◆ **Exercise**
Start at the line below containing "Best Dating Reality Shows 2022" and stop at the line containing "盘文件？ – 可乐鸡表盘 X". Repeat every line of that stretch exactly, and nothing outside it.

◆ **Input records**
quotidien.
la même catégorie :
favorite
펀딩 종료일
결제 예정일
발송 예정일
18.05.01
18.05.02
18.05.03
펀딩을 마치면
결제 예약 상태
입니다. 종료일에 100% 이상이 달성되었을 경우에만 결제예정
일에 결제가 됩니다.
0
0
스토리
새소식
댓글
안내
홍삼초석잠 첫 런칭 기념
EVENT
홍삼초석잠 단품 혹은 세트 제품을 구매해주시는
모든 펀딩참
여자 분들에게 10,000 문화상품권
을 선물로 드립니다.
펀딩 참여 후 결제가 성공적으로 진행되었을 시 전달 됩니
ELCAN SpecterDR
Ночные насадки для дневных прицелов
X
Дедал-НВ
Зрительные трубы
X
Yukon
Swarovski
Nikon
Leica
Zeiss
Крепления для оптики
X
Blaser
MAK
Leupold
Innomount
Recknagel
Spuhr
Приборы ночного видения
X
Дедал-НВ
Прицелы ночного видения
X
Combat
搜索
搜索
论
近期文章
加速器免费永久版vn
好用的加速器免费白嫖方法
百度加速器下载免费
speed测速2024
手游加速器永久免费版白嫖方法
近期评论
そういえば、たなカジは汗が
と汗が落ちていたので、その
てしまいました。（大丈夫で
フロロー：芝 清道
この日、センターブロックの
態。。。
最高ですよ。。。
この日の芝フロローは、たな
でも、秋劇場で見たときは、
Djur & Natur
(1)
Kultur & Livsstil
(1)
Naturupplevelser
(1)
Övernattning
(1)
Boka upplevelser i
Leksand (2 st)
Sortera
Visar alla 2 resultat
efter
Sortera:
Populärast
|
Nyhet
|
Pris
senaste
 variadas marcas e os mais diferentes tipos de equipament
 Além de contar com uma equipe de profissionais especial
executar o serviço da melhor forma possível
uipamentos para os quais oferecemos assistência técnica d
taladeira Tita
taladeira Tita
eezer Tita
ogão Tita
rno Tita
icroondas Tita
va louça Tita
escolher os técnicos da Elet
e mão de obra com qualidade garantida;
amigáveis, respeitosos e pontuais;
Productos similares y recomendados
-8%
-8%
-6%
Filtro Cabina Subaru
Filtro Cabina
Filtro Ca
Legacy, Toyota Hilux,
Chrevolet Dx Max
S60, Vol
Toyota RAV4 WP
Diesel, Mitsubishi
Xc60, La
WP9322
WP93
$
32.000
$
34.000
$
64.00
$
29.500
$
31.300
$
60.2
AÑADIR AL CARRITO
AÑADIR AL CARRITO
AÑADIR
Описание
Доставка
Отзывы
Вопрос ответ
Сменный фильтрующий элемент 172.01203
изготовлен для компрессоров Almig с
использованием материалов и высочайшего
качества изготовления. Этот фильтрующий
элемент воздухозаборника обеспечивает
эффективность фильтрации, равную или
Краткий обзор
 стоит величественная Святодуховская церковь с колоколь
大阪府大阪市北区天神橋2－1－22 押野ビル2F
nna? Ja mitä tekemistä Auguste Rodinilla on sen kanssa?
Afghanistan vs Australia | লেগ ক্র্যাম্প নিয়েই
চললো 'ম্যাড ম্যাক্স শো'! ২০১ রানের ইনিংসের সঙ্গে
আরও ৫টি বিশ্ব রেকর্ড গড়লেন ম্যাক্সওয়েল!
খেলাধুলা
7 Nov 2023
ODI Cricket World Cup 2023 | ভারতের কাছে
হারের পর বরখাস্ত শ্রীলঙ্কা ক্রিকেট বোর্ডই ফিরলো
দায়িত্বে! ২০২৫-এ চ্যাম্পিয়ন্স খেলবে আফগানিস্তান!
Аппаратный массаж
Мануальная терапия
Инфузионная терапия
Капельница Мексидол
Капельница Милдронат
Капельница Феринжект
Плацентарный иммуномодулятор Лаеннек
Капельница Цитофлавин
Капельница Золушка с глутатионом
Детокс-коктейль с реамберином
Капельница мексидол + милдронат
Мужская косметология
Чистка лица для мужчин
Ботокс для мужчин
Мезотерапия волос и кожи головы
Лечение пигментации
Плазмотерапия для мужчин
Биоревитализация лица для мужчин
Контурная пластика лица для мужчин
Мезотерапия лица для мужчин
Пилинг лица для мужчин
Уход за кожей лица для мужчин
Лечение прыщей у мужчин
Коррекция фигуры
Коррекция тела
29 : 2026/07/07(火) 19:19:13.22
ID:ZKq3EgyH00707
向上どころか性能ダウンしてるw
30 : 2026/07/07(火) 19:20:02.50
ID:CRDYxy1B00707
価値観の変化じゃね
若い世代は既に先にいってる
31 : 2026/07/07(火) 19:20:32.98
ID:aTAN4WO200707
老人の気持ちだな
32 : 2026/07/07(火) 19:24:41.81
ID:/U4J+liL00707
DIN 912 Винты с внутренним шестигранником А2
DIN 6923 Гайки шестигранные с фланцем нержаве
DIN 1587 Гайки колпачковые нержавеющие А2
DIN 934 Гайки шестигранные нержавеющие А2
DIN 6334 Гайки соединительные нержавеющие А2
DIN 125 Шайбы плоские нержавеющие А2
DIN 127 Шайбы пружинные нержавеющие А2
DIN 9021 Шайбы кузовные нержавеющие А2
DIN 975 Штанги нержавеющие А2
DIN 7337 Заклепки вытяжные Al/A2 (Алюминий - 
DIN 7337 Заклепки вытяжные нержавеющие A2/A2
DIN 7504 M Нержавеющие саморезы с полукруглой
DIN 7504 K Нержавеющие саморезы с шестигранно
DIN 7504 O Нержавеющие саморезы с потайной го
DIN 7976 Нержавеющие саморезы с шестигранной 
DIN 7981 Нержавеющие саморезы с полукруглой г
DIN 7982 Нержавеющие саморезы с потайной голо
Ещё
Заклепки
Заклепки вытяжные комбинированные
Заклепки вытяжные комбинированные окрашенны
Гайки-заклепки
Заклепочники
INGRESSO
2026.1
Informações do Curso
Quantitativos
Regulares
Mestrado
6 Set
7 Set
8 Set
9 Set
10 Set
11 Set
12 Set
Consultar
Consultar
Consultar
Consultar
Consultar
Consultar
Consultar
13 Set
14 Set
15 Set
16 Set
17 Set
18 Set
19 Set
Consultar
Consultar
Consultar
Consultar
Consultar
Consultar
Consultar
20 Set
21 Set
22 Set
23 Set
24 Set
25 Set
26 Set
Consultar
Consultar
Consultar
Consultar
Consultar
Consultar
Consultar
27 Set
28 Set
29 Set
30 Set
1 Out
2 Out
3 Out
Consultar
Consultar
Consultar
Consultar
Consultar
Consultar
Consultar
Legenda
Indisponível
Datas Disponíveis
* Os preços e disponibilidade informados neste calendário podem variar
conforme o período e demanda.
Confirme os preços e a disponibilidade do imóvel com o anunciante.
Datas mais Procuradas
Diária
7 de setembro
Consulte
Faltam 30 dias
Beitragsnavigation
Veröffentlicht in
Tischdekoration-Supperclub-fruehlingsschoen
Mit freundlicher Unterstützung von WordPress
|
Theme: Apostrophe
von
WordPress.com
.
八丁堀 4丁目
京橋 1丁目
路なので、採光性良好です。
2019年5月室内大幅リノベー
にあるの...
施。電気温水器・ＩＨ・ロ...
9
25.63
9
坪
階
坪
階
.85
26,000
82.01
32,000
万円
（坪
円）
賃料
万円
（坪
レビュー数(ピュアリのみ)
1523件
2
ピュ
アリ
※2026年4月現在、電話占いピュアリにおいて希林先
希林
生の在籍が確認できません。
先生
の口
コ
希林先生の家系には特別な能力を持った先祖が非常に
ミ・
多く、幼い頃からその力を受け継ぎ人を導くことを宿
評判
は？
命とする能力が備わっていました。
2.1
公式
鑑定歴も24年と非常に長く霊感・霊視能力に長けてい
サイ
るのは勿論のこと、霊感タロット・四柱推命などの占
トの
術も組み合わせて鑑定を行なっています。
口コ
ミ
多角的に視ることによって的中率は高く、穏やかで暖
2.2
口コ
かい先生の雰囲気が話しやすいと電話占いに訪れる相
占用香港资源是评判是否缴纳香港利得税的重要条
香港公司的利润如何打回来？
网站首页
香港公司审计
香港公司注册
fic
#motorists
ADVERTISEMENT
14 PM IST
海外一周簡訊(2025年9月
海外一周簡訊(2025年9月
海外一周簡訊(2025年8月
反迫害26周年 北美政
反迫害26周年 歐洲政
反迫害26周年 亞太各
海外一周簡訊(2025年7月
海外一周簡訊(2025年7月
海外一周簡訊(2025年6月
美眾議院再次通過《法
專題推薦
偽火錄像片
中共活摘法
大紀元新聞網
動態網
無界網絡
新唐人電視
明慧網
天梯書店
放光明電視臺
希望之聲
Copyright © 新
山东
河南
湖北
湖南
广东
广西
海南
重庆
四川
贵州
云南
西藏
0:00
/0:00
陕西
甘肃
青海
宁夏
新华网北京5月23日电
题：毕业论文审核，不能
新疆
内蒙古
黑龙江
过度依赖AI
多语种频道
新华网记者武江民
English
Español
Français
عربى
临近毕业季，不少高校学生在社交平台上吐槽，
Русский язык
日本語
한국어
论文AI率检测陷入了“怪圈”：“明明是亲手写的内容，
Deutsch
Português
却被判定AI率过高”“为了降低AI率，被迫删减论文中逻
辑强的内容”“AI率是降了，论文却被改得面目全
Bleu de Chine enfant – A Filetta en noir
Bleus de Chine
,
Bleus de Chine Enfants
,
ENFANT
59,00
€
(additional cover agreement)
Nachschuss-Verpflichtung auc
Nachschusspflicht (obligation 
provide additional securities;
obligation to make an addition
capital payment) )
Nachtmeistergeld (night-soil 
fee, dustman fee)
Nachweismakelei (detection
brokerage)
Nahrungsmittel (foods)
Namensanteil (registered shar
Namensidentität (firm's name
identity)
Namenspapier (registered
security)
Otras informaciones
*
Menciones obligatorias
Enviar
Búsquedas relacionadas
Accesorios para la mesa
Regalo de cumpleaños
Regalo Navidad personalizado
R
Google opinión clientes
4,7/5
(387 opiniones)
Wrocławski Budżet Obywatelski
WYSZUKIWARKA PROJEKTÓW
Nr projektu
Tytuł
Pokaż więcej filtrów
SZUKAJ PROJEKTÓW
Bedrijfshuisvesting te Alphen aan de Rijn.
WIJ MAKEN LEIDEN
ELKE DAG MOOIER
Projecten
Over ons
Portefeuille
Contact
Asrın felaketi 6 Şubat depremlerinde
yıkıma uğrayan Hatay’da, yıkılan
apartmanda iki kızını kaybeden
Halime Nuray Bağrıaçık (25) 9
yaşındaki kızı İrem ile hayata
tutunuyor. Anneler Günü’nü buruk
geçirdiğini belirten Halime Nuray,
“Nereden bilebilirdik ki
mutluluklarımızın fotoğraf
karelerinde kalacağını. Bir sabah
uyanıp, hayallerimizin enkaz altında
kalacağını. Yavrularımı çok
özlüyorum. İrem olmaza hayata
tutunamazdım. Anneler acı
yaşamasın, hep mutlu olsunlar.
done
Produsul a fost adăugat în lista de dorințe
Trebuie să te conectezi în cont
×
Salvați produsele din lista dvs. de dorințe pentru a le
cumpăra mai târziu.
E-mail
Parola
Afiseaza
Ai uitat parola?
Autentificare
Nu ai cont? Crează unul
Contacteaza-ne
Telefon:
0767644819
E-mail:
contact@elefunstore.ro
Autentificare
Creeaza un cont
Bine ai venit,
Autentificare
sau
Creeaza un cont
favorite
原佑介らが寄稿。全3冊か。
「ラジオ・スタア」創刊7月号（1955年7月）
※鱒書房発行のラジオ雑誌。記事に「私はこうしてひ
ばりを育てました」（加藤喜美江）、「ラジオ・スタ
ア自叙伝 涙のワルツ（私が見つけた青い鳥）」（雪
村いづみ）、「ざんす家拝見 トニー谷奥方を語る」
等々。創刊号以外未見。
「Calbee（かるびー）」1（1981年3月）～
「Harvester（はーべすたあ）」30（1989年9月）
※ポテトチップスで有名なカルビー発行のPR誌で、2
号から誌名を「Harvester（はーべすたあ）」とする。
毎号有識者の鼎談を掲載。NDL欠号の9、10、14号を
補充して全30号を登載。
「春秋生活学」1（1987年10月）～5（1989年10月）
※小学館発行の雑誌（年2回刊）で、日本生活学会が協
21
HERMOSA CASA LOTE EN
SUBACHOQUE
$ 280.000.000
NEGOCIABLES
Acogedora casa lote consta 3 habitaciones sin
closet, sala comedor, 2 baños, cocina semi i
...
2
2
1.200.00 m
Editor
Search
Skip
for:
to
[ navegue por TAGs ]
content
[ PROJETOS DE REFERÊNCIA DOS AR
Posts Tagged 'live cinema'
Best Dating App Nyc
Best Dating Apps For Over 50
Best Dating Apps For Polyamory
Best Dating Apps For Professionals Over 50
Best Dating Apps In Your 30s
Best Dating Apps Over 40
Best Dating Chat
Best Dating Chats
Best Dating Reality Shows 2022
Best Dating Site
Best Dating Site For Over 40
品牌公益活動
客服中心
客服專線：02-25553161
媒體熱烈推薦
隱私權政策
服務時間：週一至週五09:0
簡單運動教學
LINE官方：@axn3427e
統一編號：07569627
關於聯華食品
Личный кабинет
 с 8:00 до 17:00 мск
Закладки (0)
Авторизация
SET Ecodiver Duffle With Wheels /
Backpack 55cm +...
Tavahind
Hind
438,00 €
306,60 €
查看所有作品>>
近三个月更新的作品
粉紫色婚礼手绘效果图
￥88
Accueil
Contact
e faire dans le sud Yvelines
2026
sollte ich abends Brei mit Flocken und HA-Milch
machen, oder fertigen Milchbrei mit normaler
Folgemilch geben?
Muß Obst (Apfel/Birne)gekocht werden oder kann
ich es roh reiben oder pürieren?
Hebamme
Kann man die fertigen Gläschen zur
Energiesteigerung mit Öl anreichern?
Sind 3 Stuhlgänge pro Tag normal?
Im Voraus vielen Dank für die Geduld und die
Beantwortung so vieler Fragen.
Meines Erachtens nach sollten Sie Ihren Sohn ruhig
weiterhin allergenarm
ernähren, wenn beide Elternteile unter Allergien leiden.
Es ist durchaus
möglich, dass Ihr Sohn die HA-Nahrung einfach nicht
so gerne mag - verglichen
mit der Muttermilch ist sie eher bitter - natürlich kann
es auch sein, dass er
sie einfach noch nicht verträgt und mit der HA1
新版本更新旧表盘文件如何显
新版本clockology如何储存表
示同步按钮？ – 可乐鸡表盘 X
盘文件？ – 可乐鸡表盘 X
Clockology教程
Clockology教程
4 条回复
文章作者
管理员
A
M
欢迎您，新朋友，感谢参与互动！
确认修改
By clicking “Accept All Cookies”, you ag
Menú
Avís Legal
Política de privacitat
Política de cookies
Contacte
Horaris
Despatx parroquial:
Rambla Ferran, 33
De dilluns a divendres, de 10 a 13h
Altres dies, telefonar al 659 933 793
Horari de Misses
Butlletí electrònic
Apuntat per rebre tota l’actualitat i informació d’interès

◆ **Answer space**
Best Dating Reality Shows 2022
Best Dating Site
Best Dating Site For Over 40
品牌公益活動
客服中心
客服專線：02-25553161
媒體熱烈推薦
隱私權政策
服務時間：週一至週五09:0
簡單運動教學
LINE官方：@axn3427e
統一編號：07569627
關於聯華食品
Личный кабинет
 с 8:00 до 17:00 мск
Закладки (0)
Авторизация
SET Ecodiver Duffle With Wheels /
Backpack 55cm +...
Tavahind
Hind
438,00 €
306,60 €
查看所有作品>>
近三个月更新的作品
粉紫色婚礼手绘效果图
￥88
Accueil
Contact
e faire dans le sud Yvelines
2026
sollte ich abends Brei mit Flocken und HA-Milch
machen, oder fertigen Milchbrei mit normaler
Folgemilch geben?
Muß Obst (Apfel/Birne)gekocht werden oder kann
ich es roh reiben oder pürieren?
Hebamme
Kann man die fertigen Gläschen zur
Energiesteigerung mit Öl anreichern?
Sind 3 Stuhlgänge pro Tag normal?
Im Voraus vielen Dank für die Geduld und die
Beantwortung so vieler Fragen.
Meines Erachtens nach sollten Sie Ihren Sohn ruhig
weiterhin allergenarm
ernähren, wenn beide Elternteile unter Allergien leiden.
Es ist durchaus
möglich, dass Ihr Sohn die HA-Nahrung einfach nicht
so gerne mag - verglichen
mit der Muttermilch ist sie eher bitter - natürlich kann
es auch sein, dass er
sie einfach noch nicht verträgt und mit der HA1
新版本更新旧表盘文件如何显
新版本clockology如何储存表
示同步按钮？ – 可乐鸡表盘 X
盘文件？ – 可乐鸡表盘 X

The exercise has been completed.